No texto alterado, a relatora Sandra Rosado (PSB-RN) diz ter feito as mudanças com base em sugestões da CUT (Central Única dos Trabalhadores).
"A nenhum outro trabalhador autônomo são obrigatórias por lei a inscrição e a contribuição à Previdência Social". justificou a deputada no relatório final.
No lugar do parágrafo, ela equiparou a contribuição da diarista à nova regra para empregado doméstico, de percentual menor. O Congresso aprovou neste ano a redução para 6% da contribuição. Antes, o empregado doméstico pagava de 8% a 11%, dependendo do seu salário.
O texto segue agora para a CCJ (Comissão de Constituição e Justiça) da Câmara e depois volta ao Senado em razão das alterações.
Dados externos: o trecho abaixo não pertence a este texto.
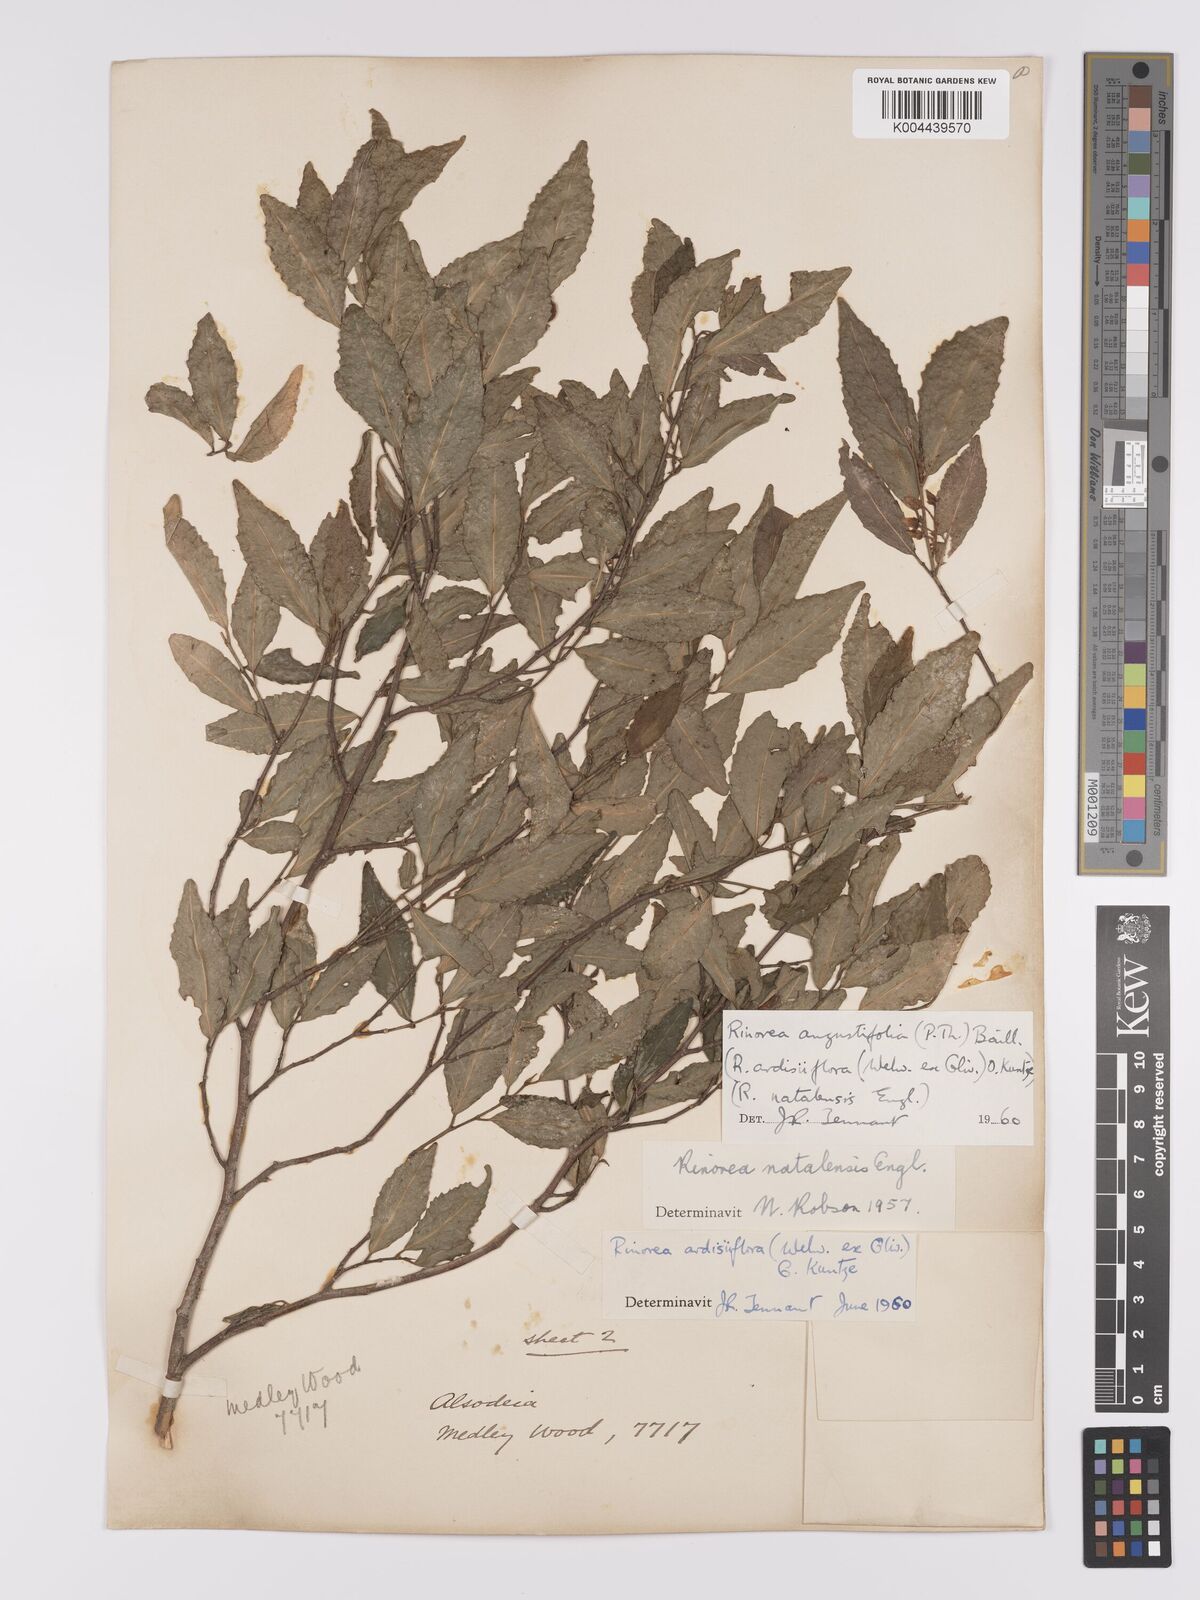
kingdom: Plantae
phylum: Tracheophyta
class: Magnoliopsida
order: Malpighiales
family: Violaceae
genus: Rinorea
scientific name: Rinorea angustifolia
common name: White violet-bush
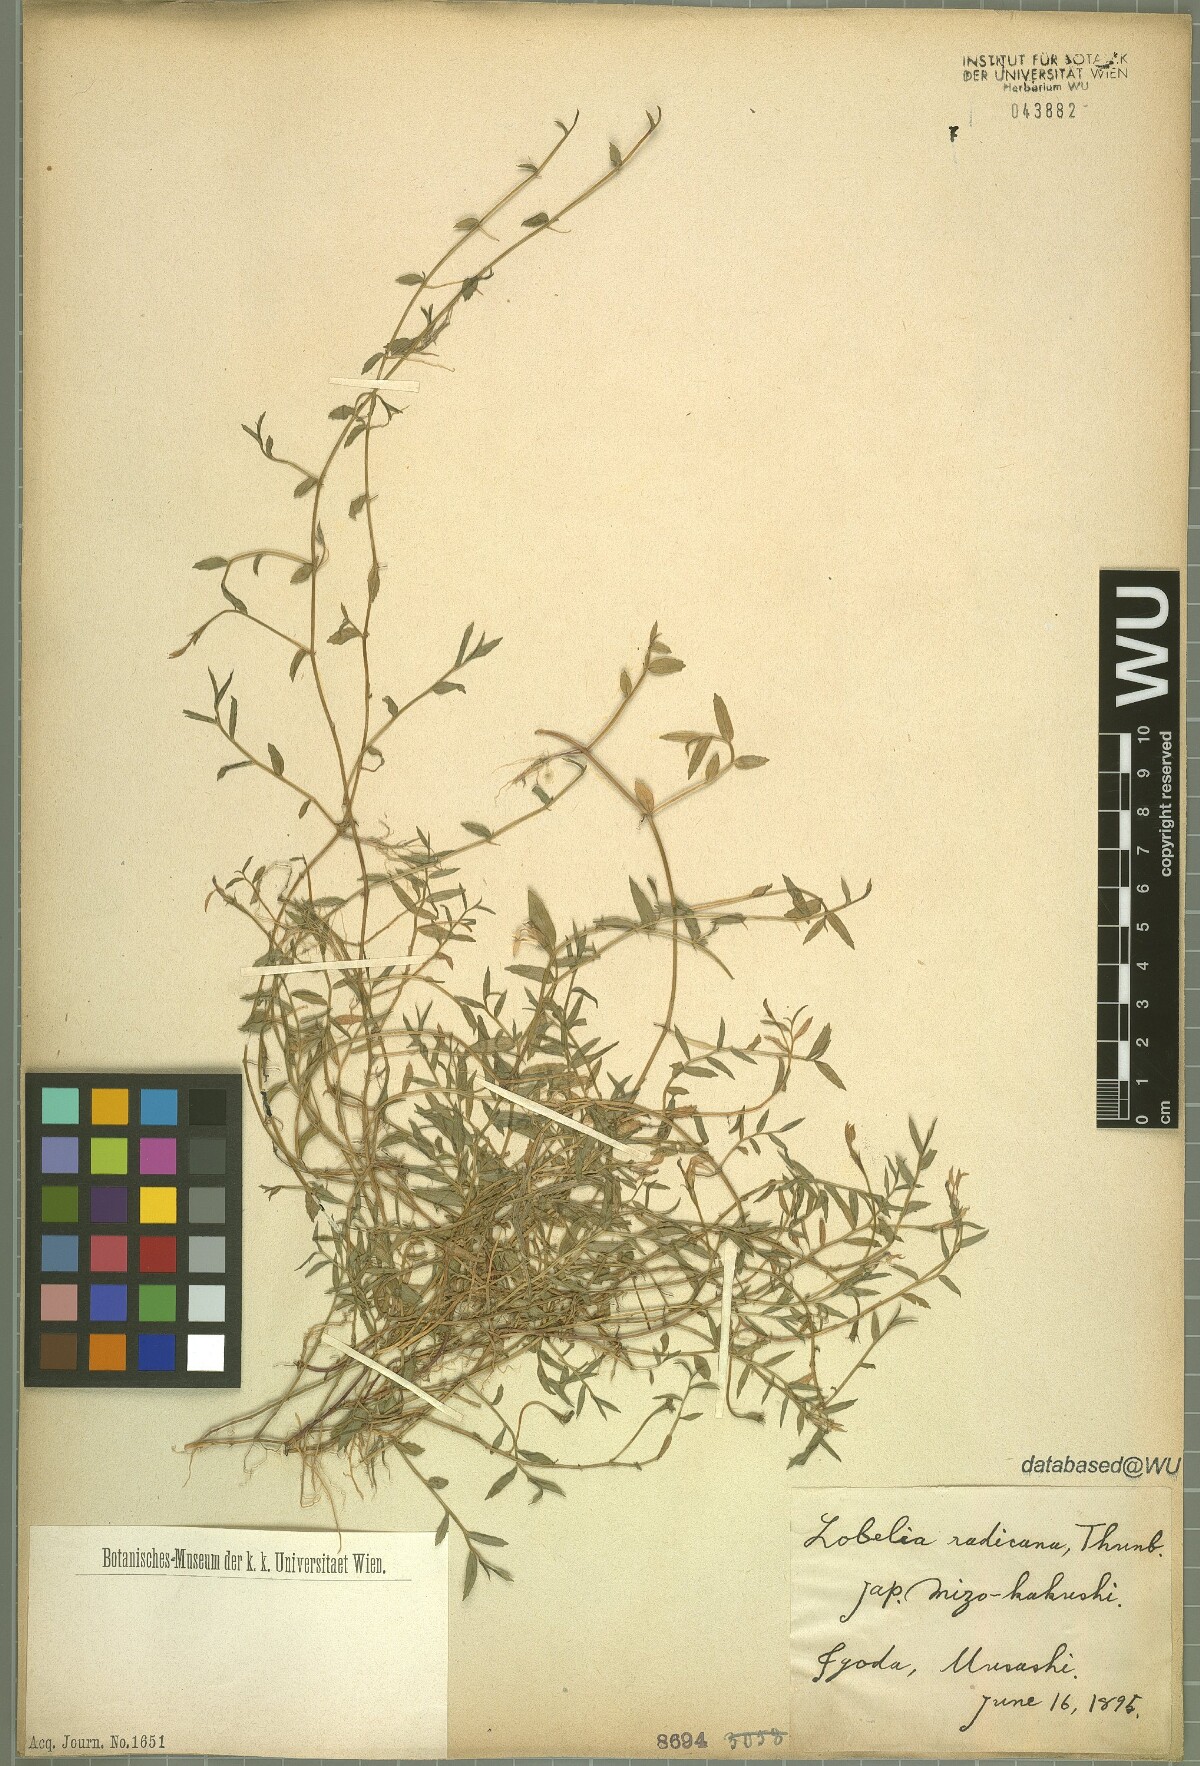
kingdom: Plantae
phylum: Tracheophyta
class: Magnoliopsida
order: Asterales
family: Campanulaceae
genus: Lobelia
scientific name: Lobelia chinensis
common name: Chinese lobelia
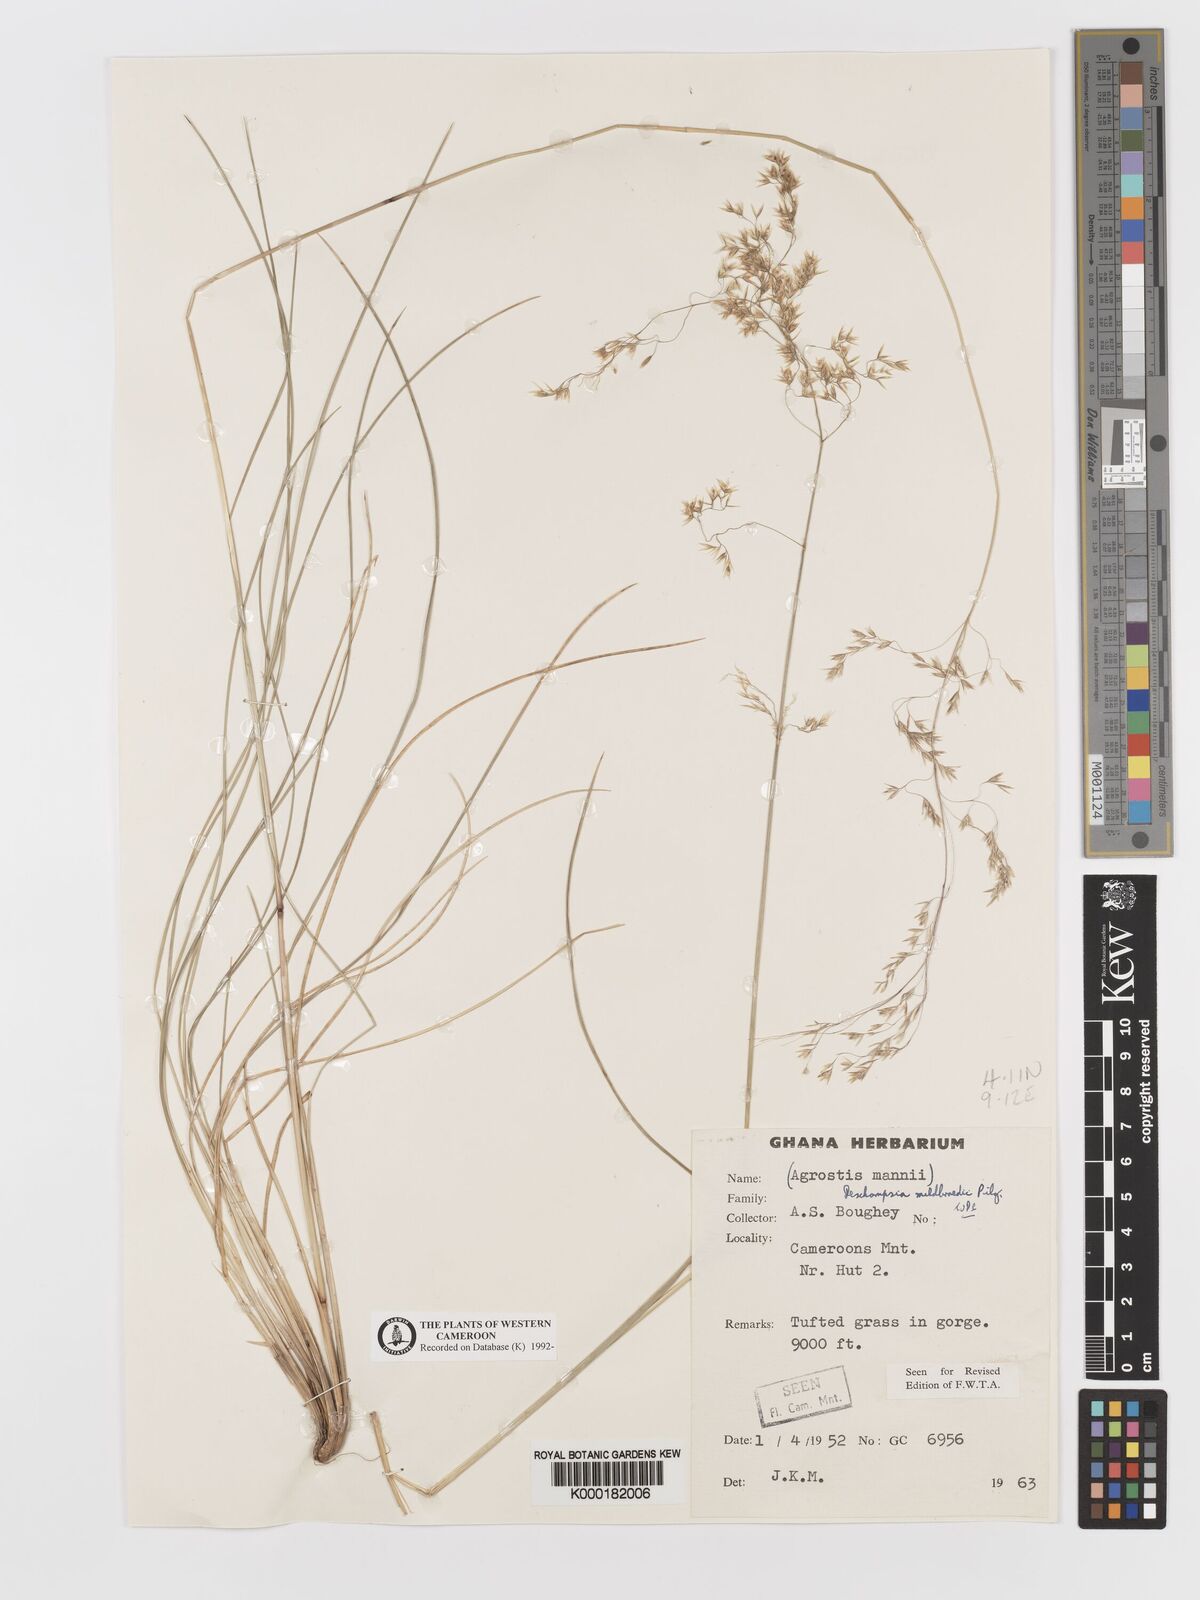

Sem a regulamentação, coube até hoje à Justiça decidir quando havia o vínculo de trabalho. A proposta de dois dias tinha como referência o histórico das decisões nos processos.
O presidente do Instituto Doméstica Legal, Mario Avelino, estima em 2 milhões o número de diaristas no Brasil. Cerca de 500 mil contribuem com a Previdência.
De acordo com Avelino, a redução de dois dias para um dia feita na Câmara não retrata a situação da maioria das casas brasileiras, o que pode provocar efeitos como a contratação de mais de uma diarista ou até a diminuição da oferta de trabalho.